# Task to complete
Carry none of the pictures over; write out the complete data exactly.

# Data provided

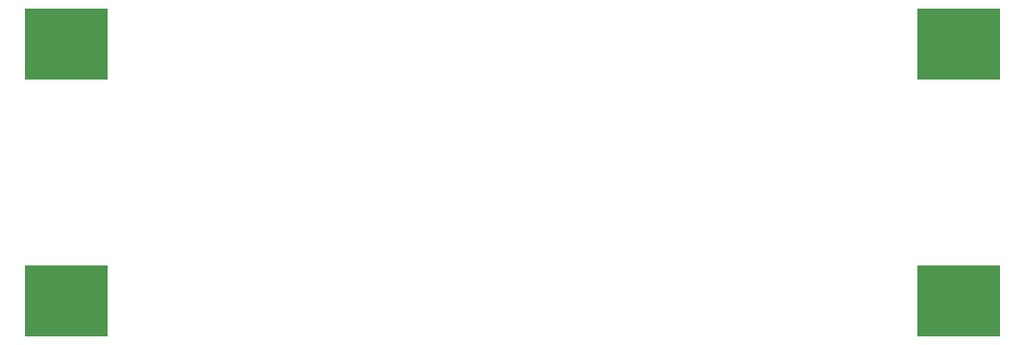
<source format=gbr>
G04 #@! TF.GenerationSoftware,KiCad,Pcbnew,(6.0.0)*
G04 #@! TF.CreationDate,2022-01-15T11:07:55-08:00*
G04 #@! TF.ProjectId,5V Buck Converter,35562042-7563-46b2-9043-6f6e76657274,rev?*
G04 #@! TF.SameCoordinates,Original*
G04 #@! TF.FileFunction,Paste,Bot*
G04 #@! TF.FilePolarity,Positive*
%FSLAX46Y46*%
G04 Gerber Fmt 4.6, Leading zero omitted, Abs format (unit mm)*
G04 Created by KiCad (PCBNEW (6.0.0)) date 2022-01-15 11:07:55*
%MOMM*%
%LPD*%
G01*
G04 APERTURE LIST*
%ADD10R,7.340000X6.350000*%
G04 APERTURE END LIST*
D10*
X100163000Y-80772000D03*
X21503000Y-80772000D03*
X21503000Y-58062000D03*
X100163000Y-58062000D03*
M02*

</source>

# Response to this exercise
<source format=gbr>
G04 #@! TF.GenerationSoftware,KiCad,Pcbnew,(6.0.0)*
G04 #@! TF.CreationDate,2022-01-15T11:07:55-08:00*
G04 #@! TF.ProjectId,5V Buck Converter,35562042-7563-46b2-9043-6f6e76657274,rev?*
G04 #@! TF.SameCoordinates,Original*
G04 #@! TF.FileFunction,Paste,Bot*
G04 #@! TF.FilePolarity,Positive*
%FSLAX46Y46*%
G04 Gerber Fmt 4.6, Leading zero omitted, Abs format (unit mm)*
G04 Created by KiCad (PCBNEW (6.0.0)) date 2022-01-15 11:07:55*
%MOMM*%
%LPD*%
G01*
G04 APERTURE LIST*
%ADD10R,7.340000X6.350000*%
G04 APERTURE END LIST*
D10*
X100163000Y-80772000D03*
X21503000Y-80772000D03*
X21503000Y-58062000D03*
X100163000Y-58062000D03*
M02*

</source>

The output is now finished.